*** Opening Provided entries ***

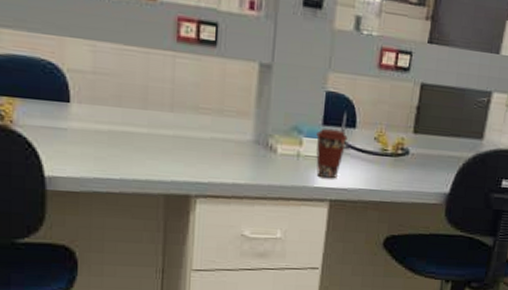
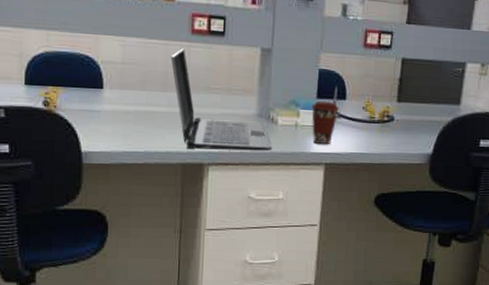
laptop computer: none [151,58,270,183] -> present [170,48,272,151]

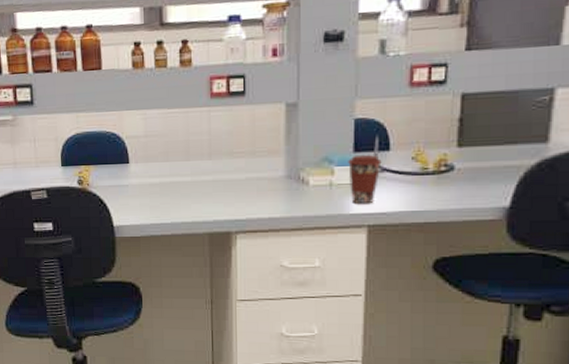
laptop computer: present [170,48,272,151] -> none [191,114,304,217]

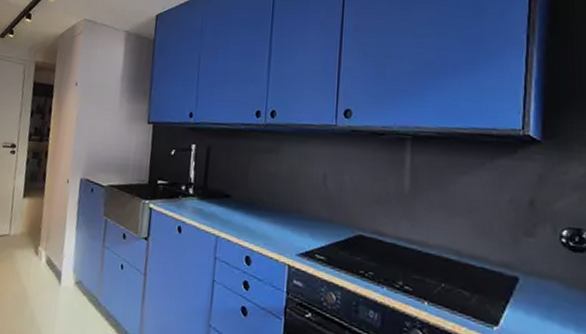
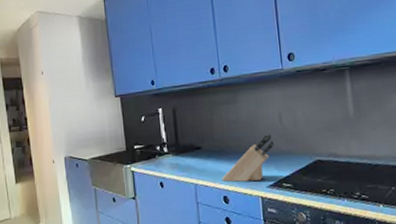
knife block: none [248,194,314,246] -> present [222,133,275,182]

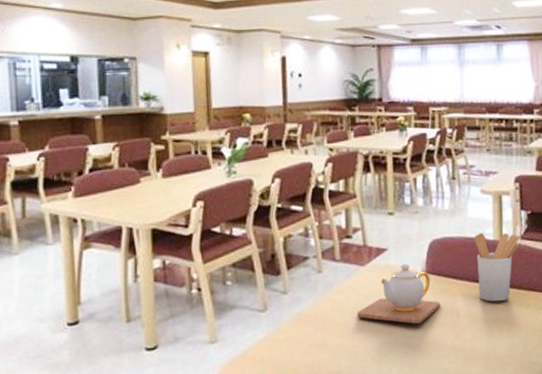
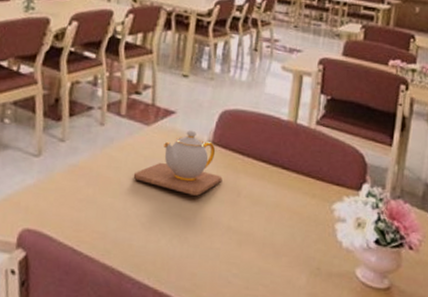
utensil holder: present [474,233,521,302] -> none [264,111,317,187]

*** Closing Provided entries ***
*** Opening Provided entries ***

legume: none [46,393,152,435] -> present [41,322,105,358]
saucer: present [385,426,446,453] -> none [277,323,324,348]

*** Closing Provided entries ***

◆ Work task: Filter the entries above down to the lines that contain "laptop".

◆ Output below:
laptop computer: none [151,58,270,183] -> present [170,48,272,151]
laptop computer: present [170,48,272,151] -> none [191,114,304,217]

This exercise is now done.